The Interamerican Society of Psychology is an organization representing the interests of psychologists throughout the Americas. It is more commonly known by its Spanish title Sociedad Interamericana de Psicología (SIP). It is also known by its French title Société Interaméricaine de Psychologie. The organization's official languages are Spanish, English, Portuguese, and French.

Every two years the SIP hosts the Interamerican Congress of Psychology (CIP) and the Regional Congress of Psychology (CR-SIP). Their first Interamerican Congress was celebrated in 1953 in Santo Domingo, Dominican Republic.

History
The organization was founded in Mexico City by a group of behavioral scientists on December 17, 1951. The founding members consisted of a group of psychologists and psychiatrists that were assisting the IV International Congress for mental health in the same city.

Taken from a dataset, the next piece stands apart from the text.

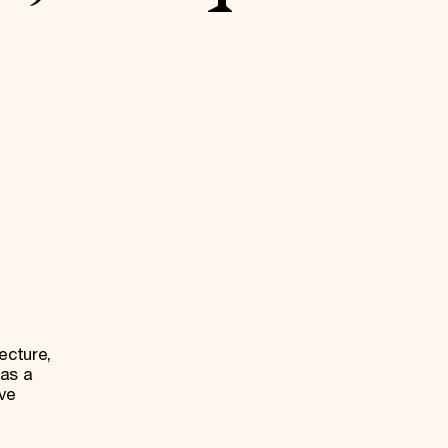
ecture,
 as a
ive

Some of their founding members were:
Eduardo Krapf from Argentina, as President.
Werner Wolff from the United States, as Vice-president.
Osvaldo Robles from Mexico, as Secretary-General.

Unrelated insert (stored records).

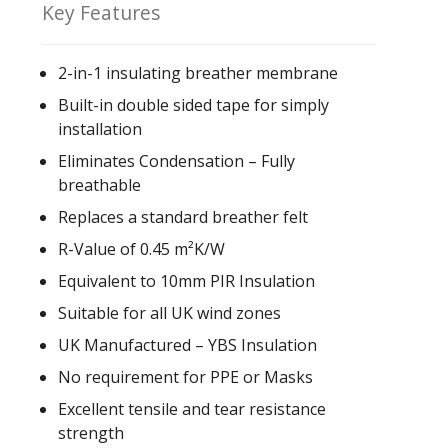
Key Features
2-in-1 insulating breather membrane
Built-in double sided tape for simply
installation
Eliminates Condensation – Fully
breathable
Replaces a standard breather felt
R-Value of 0.45 m²K/W
Equivalent to 10mm PIR Insulation
Suitable for all UK wind zones
UK Manufactured – YBS Insulation
No requirement for PPE or Masks
Excellent tensile and tear resistance
strength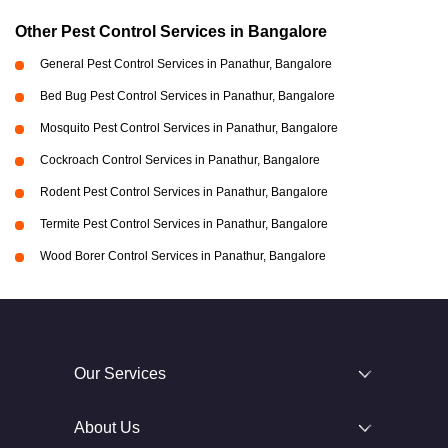
Other Pest Control Services in Bangalore
General Pest Control Services in Panathur, Bangalore
Bed Bug Pest Control Services in Panathur, Bangalore
Mosquito Pest Control Services in Panathur, Bangalore
Cockroach Control Services in Panathur, Bangalore
Rodent Pest Control Services in Panathur, Bangalore
Termite Pest Control Services in Panathur, Bangalore
Wood Borer Control Services in Panathur, Bangalore
Our Services
About Us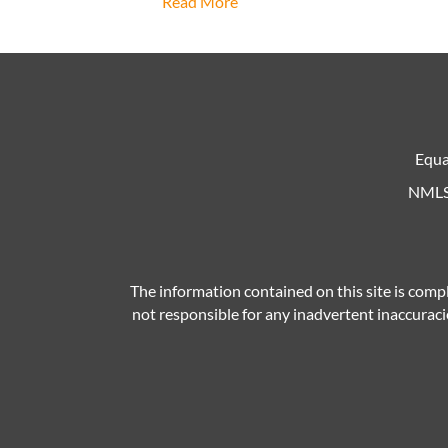
Read More
Equa
NMLS 
The information contained on this site is compl
not responsible for any inadvertent inaccuracie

The purpose of founding this Society was to encourage exchange at the academic, professional, and scientific levels between countries on the American continent.  The SIP is a member of the International Union of Psychological Science (IUPsyS), a division of the International Council of Scientific Unions.

The leadership of SIP includes members from North, Central, and South America and the Caribbean.

Publications
Its premier publication is the Interamerican Journal of Psychology 

(Revista Interamericana de Psicología).